> **WHAT YOU WILL DO**:
Where a picture appears, leave it out, and transcribe all the lines below exactly.

> **DATA BELOW**:
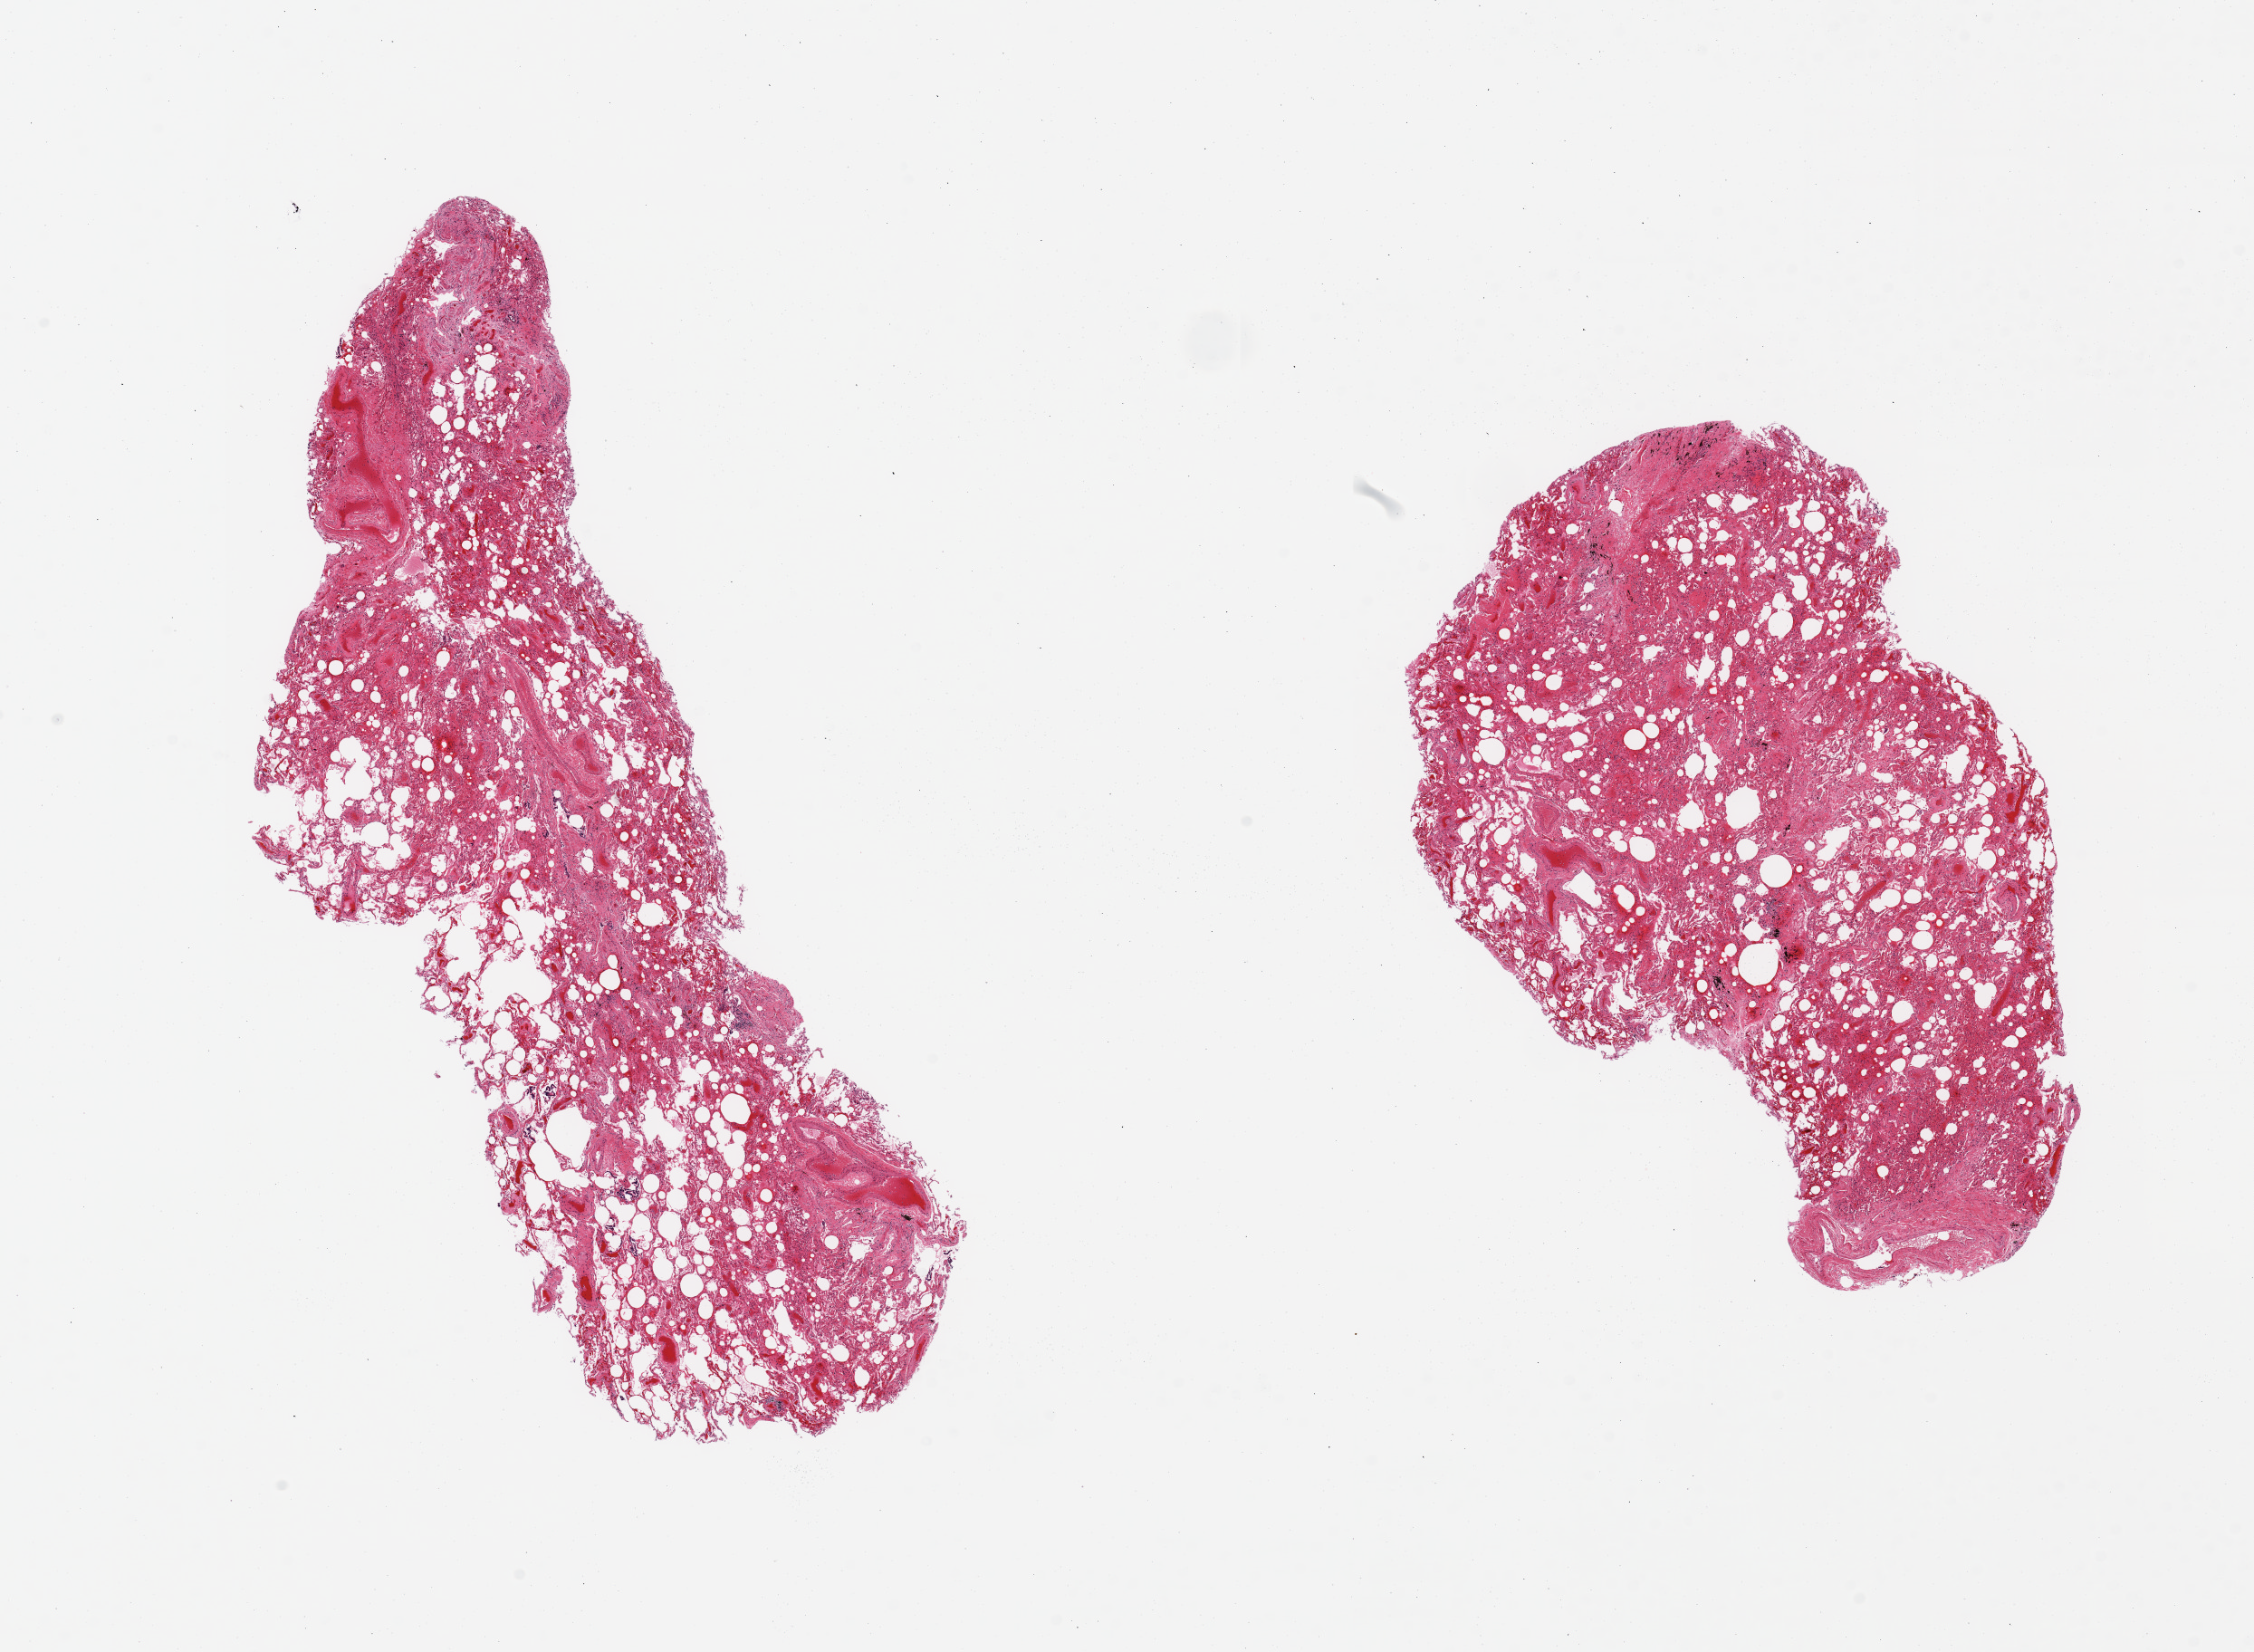
Digitized hematoxylin and eosin (H&E)-stained section, brightfield — shown as a low-resolution overview of the whole scanned area (about 19.7 x 14.4 mm). PAXgene-fixed, paraffin-embedded tissue. Sampled site (target tissue): lung. Donor tissue sample. Donor: male.
Pathologist's review note for this sample: 2 pieces, moderate congestion.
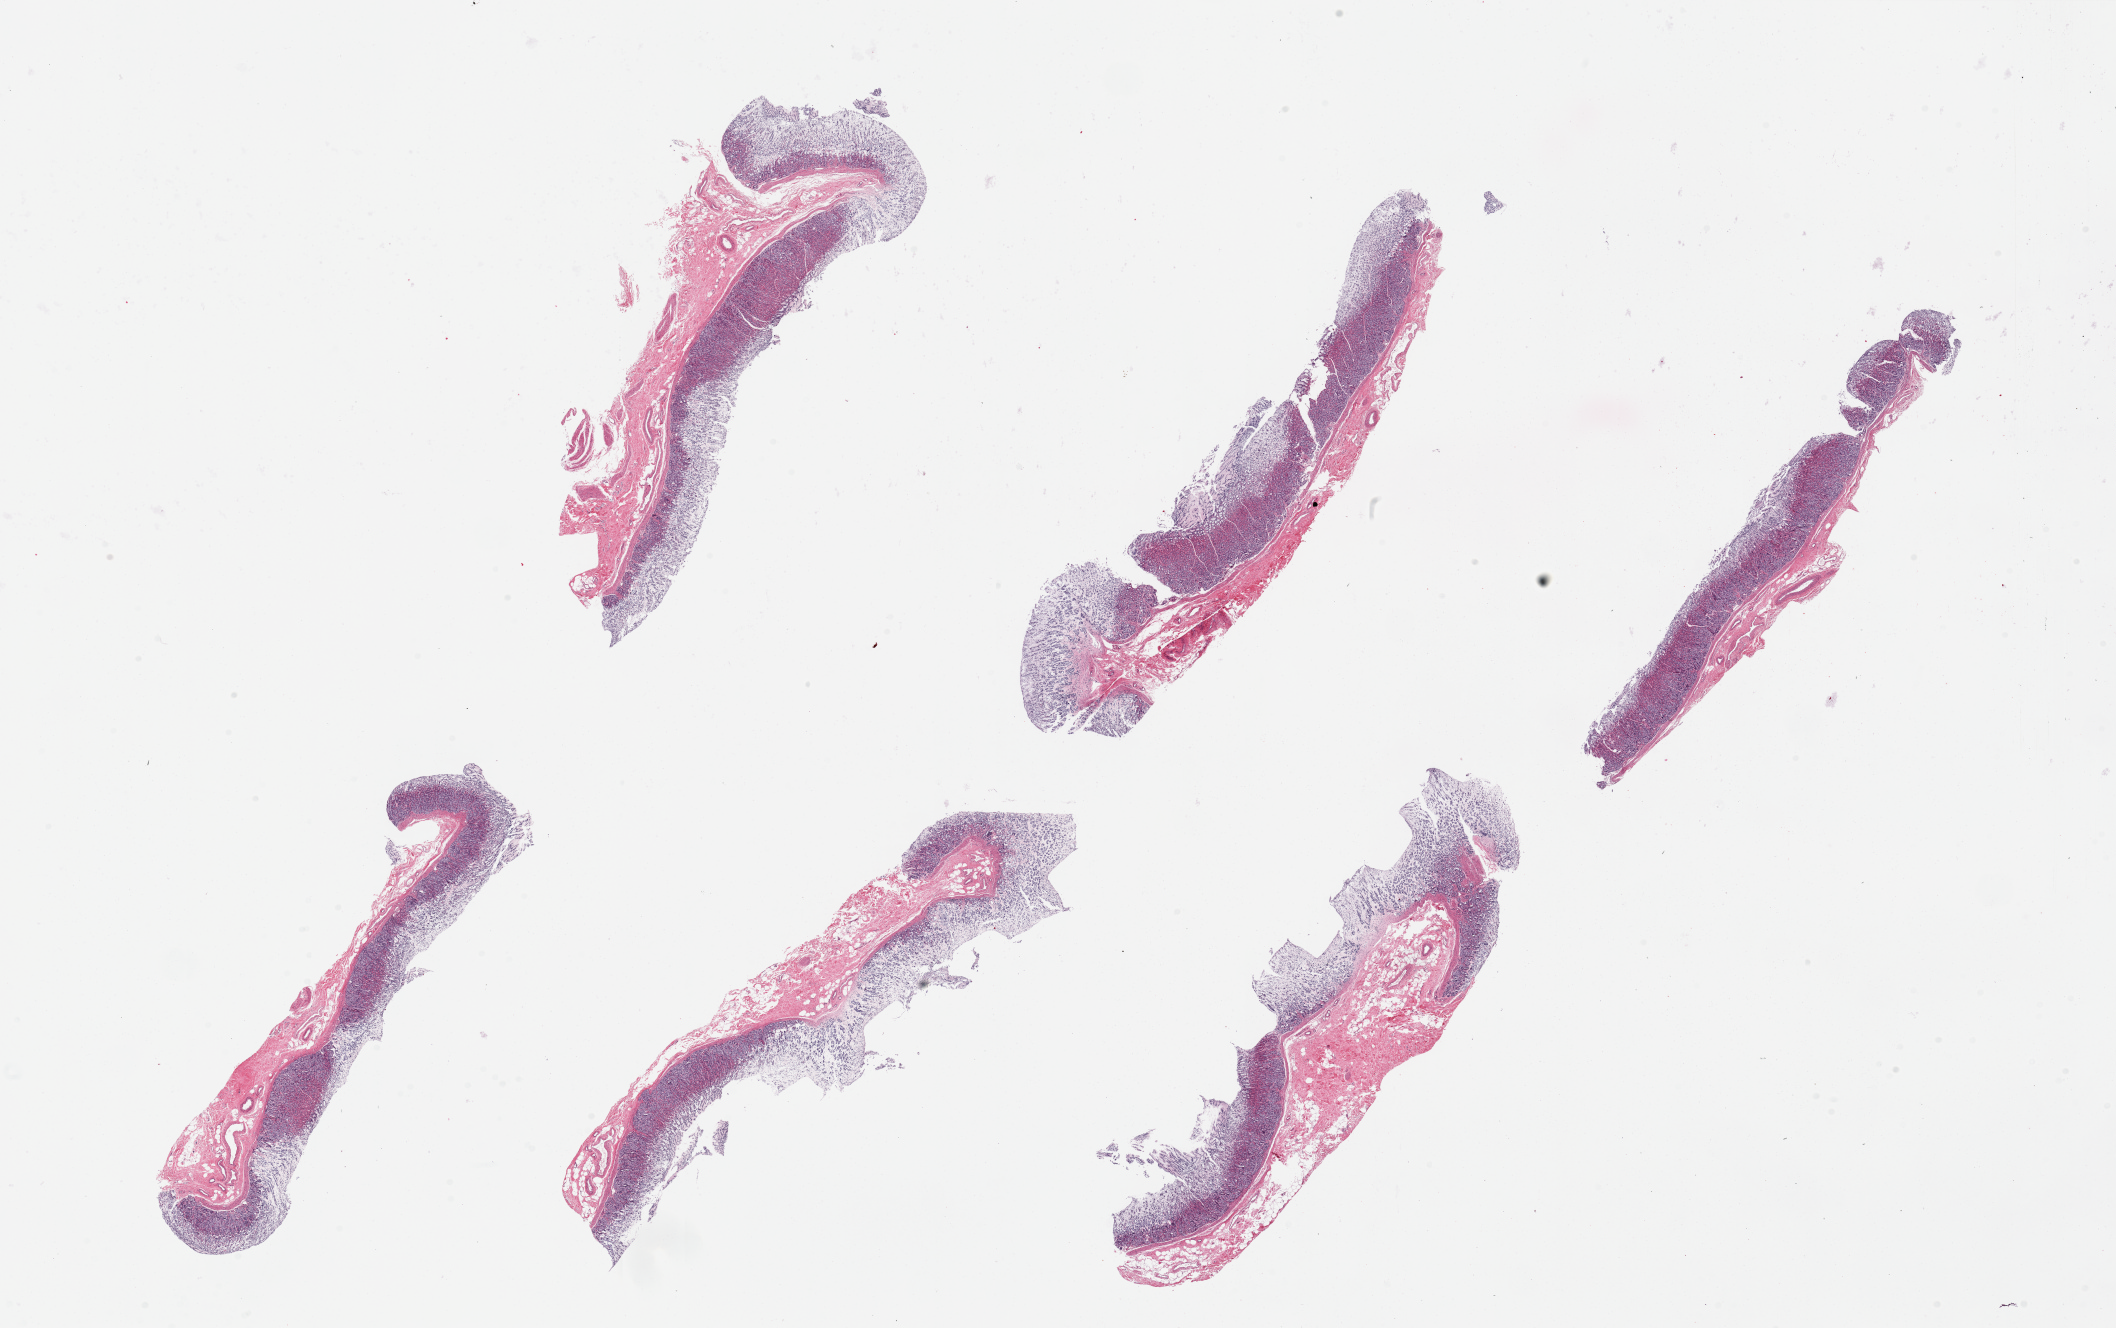
H&E whole-slide image, brightfield — shown as a low-resolution overview of the whole scanned area (about 33.5 x 21.0 mm), PAXgene-fixed, paraffin-embedded tissue, target tissue: stomach, tissue donor sample. Donor sex: male.
Review note (as recorded): 1 piece; comparable to 25 block.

> **RESULT FOR THIS EXERCISE**:
Digitized hematoxylin and eosin (H&E)-stained section, brightfield — shown as a low-resolution overview of the whole scanned area (about 19.7 x 14.4 mm). PAXgene-fixed, paraffin-embedded tissue. Sampled site (target tissue): lung. Donor tissue sample. Donor: male.
Pathologist's review note for this sample: 2 pieces, moderate congestion.
H&E whole-slide image, brightfield — shown as a low-resolution overview of the whole scanned area (about 33.5 x 21.0 mm), PAXgene-fixed, paraffin-embedded tissue, target tissue: stomach, tissue donor sample. Donor sex: male.
Review note (as recorded): 1 piece; comparable to 25 block.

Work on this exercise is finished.